Ihr Kind wird später im Leben besser gerüstet sein, um sexuellen Annäherungsversuchen zu widerstehen, wenn es sich weigert, anderen zu erlauben, es in körperlichen Kontakt zu versetzen. Es ist nicht nötig, Zuneigung zu zeigen, nur weil jemand darauf besteht:„Es wird meine Gefühle verletzen, wenn du es nicht tust“ oder „Es gehört zum guten Ton, Erwachsene zu küssen, die um einen Kuss bitten.“
Höfliche Begrüßungen und Abschiede
Viele Eltern machen sich Sorgen, dass es als unhöflich empfunden wird, jemanden nicht zu umarmen. Folglich sagen sie Dinge wie:„Aber Tante Trudy kommt nur einmal im Jahr zu Besuch. Das Mindeste, was du tun könntest, ist sie zum Abschied zu umarmen!“ Aber in Wirklichkeit gilt:Je seltener Kinder jemanden sehen, desto gesünder ist es für sie, weniger frei mit ihrer körperlichen Zuneigung umzugehen.

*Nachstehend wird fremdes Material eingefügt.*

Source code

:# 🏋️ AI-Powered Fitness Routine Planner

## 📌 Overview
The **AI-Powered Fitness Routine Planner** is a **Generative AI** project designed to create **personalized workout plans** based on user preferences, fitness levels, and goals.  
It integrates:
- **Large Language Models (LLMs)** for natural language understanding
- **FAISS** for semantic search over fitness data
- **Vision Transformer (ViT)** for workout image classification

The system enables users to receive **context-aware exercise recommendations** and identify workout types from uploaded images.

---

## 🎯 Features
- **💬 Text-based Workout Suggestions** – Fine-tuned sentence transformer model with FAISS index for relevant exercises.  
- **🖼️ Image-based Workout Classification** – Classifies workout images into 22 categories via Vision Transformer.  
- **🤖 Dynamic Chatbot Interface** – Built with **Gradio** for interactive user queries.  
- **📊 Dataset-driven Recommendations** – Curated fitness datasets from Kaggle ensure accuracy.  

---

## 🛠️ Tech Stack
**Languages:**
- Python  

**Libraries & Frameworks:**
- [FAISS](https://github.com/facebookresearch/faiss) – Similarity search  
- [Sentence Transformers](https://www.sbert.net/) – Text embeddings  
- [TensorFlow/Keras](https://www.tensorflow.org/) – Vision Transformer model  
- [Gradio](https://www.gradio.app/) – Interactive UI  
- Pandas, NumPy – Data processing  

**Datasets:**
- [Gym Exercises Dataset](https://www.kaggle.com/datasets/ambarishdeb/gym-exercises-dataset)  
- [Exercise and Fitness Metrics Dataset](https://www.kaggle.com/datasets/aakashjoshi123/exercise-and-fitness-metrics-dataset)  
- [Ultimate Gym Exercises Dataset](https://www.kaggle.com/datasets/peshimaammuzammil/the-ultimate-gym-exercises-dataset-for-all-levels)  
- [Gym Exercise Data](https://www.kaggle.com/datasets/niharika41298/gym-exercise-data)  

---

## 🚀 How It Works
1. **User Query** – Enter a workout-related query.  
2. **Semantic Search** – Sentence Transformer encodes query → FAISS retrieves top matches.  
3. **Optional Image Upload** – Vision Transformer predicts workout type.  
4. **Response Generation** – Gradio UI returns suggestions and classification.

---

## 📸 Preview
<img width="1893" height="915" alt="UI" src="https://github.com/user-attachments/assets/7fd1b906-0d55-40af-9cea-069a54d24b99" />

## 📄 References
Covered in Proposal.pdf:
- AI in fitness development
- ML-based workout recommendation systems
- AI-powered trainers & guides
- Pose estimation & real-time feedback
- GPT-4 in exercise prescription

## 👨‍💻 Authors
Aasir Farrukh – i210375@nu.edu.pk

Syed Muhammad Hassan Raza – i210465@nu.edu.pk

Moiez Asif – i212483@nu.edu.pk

Versuche es mit etwas wie:„Möchtest du Onkel Billy umarmen, bevor er geht?“ Wenn Ihr Kind ablehnt, erzwingen Sie es nicht.
Du könntest etwas anderes fragen wie:„Möchtest du ihm stattdessen ein High Five geben?“ Aber machen Sie deutlich, dass es in Ordnung ist, abzulehnen.
Wenn ein Verwandter sagt:„Gib mir eine Umarmung!“ und Ihr Kind eindeutig nicht interessiert ist, greifen Sie ein, indem Sie sagen:„Möchten Sie eine Umarmung geben oder möchten Sie lieber nur zum Abschied winken?“ Möglicherweise müssen Sie Ihre Freunde, Familienmitglieder und andere Besucher darüber aufklären, dass Sie Ihr Kind nicht zu körperlicher Zuneigung zwingen.
Bringen Sie Ihrem Kind bei, dass Händeschütteln eine Option ist, wenn es neue Leute kennenlernt. Sprechen Sie darüber, wie es angemessen sein könnte, sich die Hand zu schütteln, wenn Sie einen neuen Klavierlehrer treffen oder einen neuen Pfadfinderführer begrüßen.
Erklären Sie, dass High Fives auch eine geeignete Art sind, mit Trainern oder Lehrern zu interagieren. Aber machen Sie deutlich, dass sie niemals dafür bestraft wird, dass sie sich gegen körperlichen Kontakt mit anderen entscheidet.